Stored data entries
--- START ---

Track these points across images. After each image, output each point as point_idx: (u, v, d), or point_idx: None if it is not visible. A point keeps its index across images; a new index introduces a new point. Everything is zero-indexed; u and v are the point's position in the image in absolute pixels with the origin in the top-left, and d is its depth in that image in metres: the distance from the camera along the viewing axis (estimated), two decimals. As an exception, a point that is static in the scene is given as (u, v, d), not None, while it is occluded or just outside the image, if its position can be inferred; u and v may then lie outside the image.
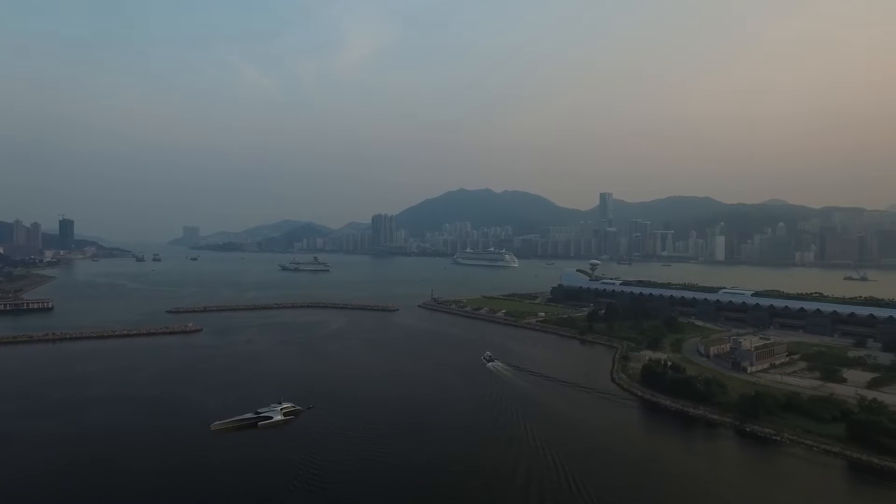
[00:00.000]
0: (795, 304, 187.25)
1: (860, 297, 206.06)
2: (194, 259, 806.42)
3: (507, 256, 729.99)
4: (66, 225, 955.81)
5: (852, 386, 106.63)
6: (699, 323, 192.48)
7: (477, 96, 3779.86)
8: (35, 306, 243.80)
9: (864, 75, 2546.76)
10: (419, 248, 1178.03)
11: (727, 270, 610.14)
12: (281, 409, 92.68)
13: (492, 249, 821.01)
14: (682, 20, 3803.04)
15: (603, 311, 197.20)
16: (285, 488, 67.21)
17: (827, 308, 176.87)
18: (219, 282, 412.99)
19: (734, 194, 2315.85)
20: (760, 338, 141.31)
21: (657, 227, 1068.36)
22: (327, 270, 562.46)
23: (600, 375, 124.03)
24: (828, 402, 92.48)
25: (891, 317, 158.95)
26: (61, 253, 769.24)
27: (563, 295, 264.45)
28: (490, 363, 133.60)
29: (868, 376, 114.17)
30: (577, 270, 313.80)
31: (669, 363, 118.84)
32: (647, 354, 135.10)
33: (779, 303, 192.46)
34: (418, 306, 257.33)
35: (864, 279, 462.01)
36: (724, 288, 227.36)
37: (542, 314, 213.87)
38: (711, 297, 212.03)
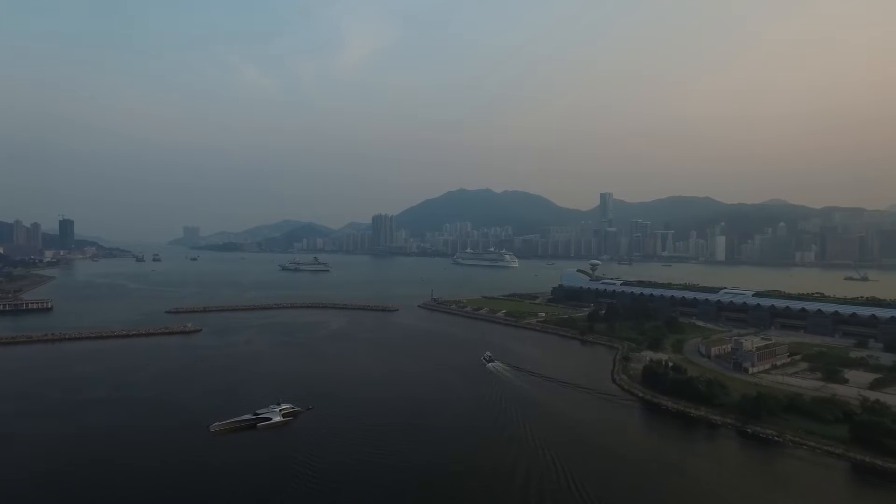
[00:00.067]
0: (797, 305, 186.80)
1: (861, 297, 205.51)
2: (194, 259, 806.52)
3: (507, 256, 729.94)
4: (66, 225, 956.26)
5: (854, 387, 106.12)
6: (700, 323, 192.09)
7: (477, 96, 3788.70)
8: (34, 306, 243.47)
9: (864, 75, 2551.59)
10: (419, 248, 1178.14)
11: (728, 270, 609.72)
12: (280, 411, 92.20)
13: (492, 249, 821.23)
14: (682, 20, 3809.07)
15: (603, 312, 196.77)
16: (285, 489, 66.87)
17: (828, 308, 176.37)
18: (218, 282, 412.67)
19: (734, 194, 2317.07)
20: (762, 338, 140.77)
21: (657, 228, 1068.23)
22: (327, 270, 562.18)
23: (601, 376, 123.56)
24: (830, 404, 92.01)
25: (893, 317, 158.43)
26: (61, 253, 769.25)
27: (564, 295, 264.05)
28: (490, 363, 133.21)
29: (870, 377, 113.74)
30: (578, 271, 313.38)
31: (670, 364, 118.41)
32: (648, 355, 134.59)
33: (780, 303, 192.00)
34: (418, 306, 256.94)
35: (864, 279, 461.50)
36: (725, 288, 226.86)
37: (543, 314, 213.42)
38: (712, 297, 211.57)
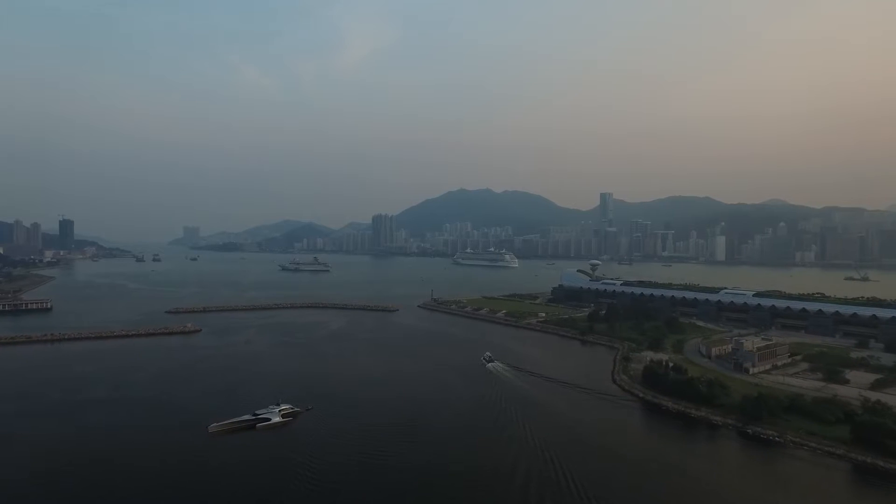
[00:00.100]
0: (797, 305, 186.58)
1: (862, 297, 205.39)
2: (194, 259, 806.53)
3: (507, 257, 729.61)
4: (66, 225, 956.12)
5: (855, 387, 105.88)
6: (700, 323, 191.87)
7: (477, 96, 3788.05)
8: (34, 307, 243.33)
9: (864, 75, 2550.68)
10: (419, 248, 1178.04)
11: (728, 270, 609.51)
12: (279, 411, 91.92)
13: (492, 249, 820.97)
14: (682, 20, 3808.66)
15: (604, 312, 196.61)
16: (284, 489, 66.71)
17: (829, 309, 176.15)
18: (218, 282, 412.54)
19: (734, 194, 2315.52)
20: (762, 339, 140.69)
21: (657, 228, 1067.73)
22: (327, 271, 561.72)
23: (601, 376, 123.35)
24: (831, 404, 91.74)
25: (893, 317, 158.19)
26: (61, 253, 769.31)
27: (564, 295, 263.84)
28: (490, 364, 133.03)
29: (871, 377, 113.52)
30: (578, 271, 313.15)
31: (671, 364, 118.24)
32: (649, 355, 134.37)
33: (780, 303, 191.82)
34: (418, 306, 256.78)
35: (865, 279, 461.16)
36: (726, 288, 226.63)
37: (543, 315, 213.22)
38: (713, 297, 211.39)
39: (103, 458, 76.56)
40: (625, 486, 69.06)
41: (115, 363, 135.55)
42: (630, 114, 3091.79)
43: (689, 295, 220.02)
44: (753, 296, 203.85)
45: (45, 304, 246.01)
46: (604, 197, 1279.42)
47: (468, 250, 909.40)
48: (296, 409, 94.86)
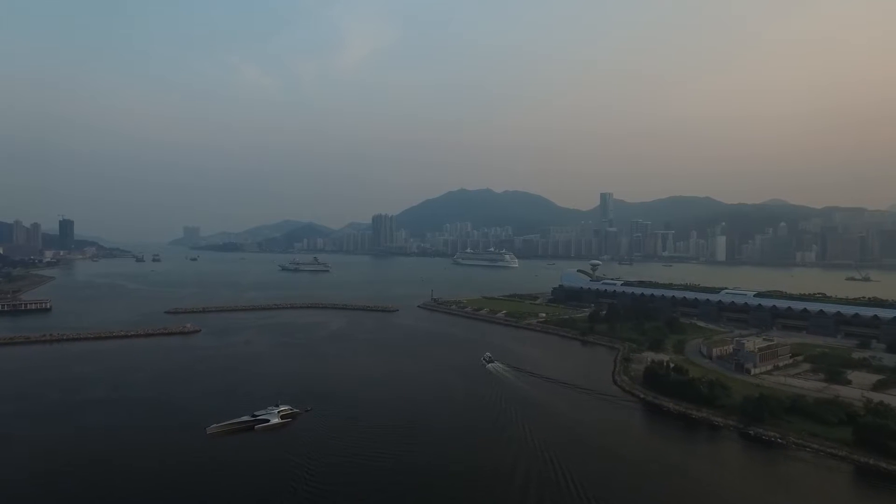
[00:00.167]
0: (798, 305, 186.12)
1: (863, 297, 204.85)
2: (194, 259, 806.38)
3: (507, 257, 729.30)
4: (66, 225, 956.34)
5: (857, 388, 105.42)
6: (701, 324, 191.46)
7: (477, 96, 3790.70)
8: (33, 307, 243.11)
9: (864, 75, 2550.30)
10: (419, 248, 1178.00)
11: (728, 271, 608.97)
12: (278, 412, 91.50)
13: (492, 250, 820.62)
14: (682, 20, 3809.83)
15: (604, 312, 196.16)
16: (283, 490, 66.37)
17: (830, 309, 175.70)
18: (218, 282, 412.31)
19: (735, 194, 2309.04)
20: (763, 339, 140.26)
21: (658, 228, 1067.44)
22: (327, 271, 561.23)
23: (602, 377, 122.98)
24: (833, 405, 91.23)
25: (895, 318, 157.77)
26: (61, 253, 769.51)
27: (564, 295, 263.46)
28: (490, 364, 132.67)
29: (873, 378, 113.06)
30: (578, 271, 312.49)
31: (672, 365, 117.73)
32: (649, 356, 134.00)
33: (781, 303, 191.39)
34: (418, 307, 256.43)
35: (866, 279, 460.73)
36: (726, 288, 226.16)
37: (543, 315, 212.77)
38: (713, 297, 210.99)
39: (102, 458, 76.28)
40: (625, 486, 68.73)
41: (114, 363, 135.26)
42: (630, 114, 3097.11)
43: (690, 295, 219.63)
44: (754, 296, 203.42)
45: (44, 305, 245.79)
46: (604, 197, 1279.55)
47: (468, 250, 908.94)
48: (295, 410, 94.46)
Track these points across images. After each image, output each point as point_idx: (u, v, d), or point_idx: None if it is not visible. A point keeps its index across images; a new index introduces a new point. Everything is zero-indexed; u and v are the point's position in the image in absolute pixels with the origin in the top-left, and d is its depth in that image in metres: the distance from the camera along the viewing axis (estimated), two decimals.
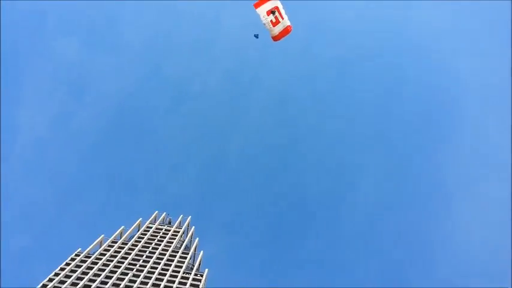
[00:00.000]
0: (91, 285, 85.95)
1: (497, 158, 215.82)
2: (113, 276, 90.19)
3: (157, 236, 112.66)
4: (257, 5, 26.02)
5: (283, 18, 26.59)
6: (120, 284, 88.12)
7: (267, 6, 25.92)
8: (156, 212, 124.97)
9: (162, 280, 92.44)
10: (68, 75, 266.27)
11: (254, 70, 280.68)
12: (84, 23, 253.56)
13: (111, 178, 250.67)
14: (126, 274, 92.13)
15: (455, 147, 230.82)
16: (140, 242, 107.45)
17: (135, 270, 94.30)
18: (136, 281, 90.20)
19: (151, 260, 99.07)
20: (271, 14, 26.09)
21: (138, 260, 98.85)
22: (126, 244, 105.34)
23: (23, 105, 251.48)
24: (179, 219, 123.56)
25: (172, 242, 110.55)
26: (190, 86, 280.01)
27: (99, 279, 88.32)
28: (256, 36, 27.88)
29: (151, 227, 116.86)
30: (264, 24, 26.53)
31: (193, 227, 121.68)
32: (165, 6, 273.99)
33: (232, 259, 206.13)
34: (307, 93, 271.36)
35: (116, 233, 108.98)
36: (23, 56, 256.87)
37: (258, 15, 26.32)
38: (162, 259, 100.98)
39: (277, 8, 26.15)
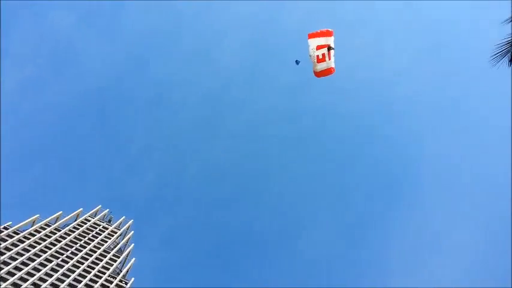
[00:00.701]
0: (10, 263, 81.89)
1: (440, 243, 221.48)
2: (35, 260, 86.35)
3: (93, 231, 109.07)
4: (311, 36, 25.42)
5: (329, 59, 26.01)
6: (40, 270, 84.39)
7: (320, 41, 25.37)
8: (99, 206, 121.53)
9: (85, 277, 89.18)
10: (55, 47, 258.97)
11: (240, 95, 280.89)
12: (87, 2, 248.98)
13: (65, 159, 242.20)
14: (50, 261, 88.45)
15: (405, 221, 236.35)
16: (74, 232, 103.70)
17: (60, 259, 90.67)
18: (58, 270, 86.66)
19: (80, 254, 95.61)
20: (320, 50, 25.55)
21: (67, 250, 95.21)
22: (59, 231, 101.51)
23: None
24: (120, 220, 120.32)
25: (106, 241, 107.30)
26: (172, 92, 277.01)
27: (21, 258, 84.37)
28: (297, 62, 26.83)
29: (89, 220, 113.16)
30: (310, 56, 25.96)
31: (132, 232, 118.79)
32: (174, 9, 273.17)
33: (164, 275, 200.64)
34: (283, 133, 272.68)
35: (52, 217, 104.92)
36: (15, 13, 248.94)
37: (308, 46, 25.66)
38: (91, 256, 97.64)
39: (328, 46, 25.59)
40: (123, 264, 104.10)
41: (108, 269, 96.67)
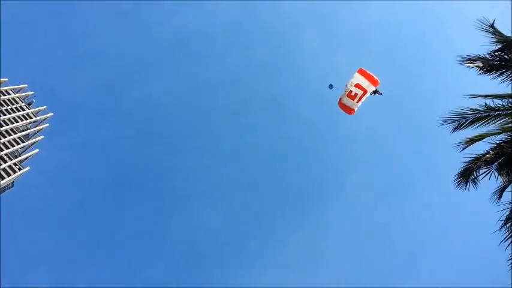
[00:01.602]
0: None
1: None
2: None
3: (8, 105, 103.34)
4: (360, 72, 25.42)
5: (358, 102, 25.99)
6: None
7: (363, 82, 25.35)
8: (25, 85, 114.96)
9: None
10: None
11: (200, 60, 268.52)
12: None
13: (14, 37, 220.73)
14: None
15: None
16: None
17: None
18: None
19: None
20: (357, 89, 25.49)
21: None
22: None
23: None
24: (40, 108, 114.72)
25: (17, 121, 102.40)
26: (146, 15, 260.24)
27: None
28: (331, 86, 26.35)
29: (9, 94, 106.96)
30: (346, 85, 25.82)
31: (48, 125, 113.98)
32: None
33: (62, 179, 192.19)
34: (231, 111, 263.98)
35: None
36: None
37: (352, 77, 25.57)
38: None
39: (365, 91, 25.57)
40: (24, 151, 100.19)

--- END ---

Assignment: From the records above, copy only the lines running from the line containing "17: (135, 270, 94.30)" to the line containing "0: (10, 263, 81.89)", both ends included. Leave the pictures out.

Solved exercise:
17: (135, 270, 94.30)
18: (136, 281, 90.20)
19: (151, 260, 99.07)
20: (271, 14, 26.09)
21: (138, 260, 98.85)
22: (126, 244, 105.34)
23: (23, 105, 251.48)
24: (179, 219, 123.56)
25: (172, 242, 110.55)
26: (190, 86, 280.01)
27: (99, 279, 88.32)
28: (256, 36, 27.88)
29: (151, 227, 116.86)
30: (264, 24, 26.53)
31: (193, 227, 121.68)
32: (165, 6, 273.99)
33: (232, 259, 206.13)
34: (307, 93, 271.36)
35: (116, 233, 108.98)
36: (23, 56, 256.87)
37: (258, 15, 26.32)
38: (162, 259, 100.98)
39: (277, 8, 26.15)
[00:00.701]
0: (10, 263, 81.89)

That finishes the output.